Segundo o texto sobre os imigrantes portugueses no Rio de Janeiro, em que ano a Beneficência Portuguesa inaugurou seu primeiro hospital?

━━ Texto fornecido ━━

Os portugueses adotaram várias estratégias para sobreviver e vencer no além-mar. Uma delas foi a formação de uma rede de autoproteção. Embora essa prática fizesse aumentar as rixas entre brasileiros e lusos, os comerciantes patrícios, já estabelecidos no Rio de Janeiro, davam preferência a empregar conterrâneos. Muitos imigrantes, na verdade, aportavam no Rio com alguma referência de parente ou amigo já instalado na cidade.
Outra estratégia adotada foi a criação de associações de beneficência e auxílio mútuo. O principal objetivo era a prestação de socorro aos conterrâneos em casos de doença e outras dificuldades. Mas, como a maioria dos imigrantes lusos era formada por homens jovens que aportavam na cidade, sem família, milhares deles se casaram com brasileiras, impondo a abertura dos serviços das associações para seus filhos e familiares nascidos no Brasil. As associações portuguesas acabaram, assim, exercendo papel importante para a sociedade carioca.
A mais antiga, no Rio de Janeiro, foi fundada em 1840: a Real e Benemérita Sociedade Portuguesa de Beneficência, mais conhecida como Beneficência Portuguesa, que, nove anos após sua fundação, durante uma epidemia de febre amarela, criou uma enfermaria para atendimento aos portugueses. Pouco tempo depois, em 1858, a sociedade inaugurou o seu primeiro hospital, o São João de Deus, que acabou se transformando em instituição de referência na área de saúde da cidade.
Alta cultura lusa
Outras instituições de auxílio mútuo, como a Real e Benemérita Caixa de Socorros D. Pedro V, foram fundadas pelos portugueses, mas elas estão longe de ser a única forma de associativismo dos lusos no Rio de Janeiro. Antes mesmo da fundação da Beneficência Portuguesa, um grupo de 43 imigrantes havia criado, em 1837, o Gabinete Português de Leitura, inspirado nas diversas boutiques à lire que pipocaram na Europa a partir da onda de ilustração, que surgiu com a Revolução Francesa.

━━━
━━ Informações extraídas ━━

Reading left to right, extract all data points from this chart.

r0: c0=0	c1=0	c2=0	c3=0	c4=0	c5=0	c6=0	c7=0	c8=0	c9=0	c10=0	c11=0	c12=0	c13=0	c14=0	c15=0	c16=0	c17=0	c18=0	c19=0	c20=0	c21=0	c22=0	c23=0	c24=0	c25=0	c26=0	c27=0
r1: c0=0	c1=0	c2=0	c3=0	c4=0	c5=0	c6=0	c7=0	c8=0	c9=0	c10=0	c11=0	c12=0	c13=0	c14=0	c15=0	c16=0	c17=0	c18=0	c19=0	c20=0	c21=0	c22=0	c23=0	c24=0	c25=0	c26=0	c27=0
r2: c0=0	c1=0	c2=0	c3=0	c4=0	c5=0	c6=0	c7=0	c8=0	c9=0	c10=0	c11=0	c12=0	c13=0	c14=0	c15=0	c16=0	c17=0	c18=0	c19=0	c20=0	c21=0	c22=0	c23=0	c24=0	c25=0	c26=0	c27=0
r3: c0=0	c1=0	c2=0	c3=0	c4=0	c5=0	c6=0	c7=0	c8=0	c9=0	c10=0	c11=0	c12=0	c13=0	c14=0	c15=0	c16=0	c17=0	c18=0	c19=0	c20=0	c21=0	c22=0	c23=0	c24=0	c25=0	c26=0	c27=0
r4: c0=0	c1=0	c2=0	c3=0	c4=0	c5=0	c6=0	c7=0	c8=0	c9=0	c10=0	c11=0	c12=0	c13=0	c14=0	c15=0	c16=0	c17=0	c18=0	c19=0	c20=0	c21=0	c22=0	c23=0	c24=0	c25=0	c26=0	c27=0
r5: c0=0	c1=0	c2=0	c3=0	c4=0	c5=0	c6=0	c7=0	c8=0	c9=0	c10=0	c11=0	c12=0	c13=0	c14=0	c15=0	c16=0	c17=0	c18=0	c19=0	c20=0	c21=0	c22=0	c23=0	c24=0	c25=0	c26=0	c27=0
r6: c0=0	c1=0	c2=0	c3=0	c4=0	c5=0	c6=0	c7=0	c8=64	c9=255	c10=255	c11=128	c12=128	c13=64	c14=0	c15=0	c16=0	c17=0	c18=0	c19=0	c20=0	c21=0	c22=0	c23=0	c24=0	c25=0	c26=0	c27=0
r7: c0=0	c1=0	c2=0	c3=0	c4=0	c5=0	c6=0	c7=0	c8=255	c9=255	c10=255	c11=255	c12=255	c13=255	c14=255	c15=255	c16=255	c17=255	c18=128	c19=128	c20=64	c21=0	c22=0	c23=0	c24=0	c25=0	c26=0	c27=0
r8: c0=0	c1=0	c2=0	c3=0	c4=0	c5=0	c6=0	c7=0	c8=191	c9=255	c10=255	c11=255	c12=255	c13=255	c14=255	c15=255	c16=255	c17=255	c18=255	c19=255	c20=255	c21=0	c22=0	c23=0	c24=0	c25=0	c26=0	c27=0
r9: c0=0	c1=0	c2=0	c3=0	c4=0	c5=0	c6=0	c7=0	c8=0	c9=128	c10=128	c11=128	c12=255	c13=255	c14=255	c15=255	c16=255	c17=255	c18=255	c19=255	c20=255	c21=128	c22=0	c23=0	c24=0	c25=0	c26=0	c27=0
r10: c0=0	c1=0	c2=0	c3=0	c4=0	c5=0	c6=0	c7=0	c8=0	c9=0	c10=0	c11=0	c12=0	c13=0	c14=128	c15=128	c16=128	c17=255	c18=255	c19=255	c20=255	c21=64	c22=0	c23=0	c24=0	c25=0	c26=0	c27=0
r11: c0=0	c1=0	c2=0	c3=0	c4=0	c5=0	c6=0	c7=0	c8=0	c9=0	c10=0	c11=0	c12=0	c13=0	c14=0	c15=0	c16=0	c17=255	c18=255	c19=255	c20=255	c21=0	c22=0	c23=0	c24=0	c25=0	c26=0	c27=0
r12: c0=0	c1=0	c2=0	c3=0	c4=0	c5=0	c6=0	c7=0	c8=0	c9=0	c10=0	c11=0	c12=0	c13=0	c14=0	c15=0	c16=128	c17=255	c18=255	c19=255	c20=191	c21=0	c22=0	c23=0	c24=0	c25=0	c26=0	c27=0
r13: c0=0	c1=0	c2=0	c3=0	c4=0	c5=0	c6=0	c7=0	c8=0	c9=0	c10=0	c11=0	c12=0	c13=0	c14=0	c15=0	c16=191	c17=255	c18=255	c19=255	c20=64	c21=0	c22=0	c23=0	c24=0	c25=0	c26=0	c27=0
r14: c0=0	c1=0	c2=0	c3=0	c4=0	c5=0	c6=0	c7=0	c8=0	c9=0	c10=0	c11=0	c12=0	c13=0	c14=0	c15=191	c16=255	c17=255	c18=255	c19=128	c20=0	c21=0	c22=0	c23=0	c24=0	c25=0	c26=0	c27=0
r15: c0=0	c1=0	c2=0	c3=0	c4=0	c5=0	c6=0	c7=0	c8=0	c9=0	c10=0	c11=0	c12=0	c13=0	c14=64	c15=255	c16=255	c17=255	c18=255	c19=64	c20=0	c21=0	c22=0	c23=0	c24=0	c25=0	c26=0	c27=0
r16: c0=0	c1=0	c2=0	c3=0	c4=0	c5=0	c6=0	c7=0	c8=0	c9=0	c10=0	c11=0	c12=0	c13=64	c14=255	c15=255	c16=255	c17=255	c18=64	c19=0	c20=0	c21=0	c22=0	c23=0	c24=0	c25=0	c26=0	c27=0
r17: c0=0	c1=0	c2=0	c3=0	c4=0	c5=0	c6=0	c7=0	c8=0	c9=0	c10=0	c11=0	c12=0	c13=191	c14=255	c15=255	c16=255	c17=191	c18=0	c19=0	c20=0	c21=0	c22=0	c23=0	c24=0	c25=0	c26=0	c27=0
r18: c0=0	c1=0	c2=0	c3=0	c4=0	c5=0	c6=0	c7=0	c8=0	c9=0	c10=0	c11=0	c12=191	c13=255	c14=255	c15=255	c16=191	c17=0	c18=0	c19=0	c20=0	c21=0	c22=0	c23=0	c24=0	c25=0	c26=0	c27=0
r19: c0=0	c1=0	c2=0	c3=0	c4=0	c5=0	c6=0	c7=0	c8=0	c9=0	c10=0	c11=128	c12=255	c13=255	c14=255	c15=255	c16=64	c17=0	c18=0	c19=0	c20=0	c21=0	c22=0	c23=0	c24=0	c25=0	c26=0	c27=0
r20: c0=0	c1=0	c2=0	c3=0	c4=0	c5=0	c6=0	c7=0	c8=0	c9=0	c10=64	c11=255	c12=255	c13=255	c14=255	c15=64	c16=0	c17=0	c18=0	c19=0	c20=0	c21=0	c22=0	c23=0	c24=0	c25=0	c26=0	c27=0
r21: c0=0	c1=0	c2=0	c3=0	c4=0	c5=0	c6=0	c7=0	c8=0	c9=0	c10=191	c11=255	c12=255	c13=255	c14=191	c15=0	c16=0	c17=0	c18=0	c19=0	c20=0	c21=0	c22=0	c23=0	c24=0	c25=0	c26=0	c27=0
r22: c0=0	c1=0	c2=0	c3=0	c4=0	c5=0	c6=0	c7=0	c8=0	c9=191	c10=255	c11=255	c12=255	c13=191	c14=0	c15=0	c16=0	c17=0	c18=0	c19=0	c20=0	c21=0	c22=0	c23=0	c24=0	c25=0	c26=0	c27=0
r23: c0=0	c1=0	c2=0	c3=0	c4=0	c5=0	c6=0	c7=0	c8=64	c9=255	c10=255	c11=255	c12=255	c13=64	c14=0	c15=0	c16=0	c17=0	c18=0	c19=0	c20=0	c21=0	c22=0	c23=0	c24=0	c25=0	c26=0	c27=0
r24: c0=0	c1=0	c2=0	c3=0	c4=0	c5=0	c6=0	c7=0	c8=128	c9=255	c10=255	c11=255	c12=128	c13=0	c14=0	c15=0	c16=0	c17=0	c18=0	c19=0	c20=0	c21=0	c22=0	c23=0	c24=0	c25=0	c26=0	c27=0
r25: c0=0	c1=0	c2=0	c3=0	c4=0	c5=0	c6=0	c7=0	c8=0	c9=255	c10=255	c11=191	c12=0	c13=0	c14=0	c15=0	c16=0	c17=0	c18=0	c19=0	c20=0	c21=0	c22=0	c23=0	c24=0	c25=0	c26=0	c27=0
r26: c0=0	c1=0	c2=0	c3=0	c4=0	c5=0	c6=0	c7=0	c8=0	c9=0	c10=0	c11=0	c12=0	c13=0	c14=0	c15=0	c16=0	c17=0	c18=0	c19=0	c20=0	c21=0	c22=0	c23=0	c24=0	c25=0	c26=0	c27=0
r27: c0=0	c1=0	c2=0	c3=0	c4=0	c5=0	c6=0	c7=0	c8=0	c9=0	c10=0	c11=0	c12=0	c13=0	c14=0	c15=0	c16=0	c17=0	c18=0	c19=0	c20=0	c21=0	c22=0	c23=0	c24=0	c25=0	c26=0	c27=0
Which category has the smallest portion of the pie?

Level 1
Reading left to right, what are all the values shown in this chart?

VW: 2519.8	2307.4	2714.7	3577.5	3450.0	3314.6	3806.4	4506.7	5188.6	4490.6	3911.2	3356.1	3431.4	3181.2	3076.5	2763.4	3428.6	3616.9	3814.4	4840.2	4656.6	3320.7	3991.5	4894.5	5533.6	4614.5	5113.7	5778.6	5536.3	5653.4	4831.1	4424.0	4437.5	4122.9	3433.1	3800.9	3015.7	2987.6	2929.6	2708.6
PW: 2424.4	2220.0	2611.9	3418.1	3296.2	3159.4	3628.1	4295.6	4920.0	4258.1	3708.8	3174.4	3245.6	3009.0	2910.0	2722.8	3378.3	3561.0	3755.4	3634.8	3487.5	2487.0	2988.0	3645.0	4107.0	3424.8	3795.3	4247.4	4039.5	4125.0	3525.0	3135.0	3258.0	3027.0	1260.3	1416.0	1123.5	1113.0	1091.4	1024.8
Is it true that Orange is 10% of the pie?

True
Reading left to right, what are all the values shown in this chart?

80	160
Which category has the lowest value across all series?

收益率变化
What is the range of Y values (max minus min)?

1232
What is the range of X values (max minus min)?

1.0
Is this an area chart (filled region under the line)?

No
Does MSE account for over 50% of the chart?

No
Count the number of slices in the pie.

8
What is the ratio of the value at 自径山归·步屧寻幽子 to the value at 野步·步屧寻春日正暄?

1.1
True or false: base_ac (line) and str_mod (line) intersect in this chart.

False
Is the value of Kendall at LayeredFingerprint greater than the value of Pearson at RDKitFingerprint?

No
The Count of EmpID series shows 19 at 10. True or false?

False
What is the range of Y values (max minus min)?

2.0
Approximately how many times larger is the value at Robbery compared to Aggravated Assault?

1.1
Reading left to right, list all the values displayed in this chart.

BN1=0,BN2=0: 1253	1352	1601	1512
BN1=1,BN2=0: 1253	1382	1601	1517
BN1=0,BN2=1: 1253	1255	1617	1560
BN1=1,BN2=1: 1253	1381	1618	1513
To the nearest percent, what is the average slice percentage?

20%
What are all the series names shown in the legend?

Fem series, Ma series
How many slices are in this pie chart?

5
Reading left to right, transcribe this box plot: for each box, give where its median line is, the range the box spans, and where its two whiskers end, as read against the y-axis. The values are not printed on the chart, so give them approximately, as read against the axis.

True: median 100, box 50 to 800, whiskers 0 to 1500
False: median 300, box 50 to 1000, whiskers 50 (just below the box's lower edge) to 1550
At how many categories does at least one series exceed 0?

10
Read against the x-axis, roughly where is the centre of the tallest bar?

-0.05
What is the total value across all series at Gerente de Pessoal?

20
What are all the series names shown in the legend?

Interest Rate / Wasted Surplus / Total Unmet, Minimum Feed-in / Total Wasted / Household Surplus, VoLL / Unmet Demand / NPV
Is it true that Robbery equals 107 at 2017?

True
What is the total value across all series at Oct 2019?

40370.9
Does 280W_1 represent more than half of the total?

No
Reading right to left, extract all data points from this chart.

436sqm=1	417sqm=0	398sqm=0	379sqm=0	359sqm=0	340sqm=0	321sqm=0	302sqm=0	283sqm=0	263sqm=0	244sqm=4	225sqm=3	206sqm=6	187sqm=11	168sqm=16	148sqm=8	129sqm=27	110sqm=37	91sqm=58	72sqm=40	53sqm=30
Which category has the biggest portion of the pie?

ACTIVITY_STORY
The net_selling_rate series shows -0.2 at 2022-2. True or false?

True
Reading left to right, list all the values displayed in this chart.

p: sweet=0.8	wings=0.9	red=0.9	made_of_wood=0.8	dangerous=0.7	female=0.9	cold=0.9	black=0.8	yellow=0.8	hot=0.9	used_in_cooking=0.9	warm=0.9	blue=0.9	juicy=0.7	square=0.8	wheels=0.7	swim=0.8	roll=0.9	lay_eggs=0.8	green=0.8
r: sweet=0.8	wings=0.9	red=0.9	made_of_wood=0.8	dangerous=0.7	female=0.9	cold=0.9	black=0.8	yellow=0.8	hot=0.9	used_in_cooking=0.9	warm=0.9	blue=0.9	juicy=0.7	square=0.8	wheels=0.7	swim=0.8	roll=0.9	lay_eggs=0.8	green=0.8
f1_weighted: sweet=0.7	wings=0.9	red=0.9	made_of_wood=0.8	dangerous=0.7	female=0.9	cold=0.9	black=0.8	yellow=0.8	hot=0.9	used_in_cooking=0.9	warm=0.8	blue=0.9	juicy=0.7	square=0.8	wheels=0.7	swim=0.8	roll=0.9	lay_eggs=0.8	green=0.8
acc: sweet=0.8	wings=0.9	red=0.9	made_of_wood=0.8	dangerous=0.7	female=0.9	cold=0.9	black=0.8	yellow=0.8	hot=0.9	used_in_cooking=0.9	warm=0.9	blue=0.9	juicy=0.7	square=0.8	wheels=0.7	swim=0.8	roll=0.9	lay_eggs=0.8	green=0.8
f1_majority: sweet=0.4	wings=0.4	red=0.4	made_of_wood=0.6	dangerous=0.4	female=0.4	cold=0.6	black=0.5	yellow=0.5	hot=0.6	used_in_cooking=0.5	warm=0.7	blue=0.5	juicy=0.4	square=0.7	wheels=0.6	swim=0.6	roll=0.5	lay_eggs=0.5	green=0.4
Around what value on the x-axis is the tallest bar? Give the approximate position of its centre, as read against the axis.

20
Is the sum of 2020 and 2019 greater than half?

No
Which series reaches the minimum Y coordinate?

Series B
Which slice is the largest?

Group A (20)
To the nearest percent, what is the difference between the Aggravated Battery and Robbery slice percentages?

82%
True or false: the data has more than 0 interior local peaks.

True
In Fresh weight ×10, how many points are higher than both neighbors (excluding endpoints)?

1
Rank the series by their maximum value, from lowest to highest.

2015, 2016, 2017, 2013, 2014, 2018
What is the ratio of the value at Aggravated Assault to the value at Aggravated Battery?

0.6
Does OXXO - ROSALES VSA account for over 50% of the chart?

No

━━━

Campo de resposta:
Em 1858.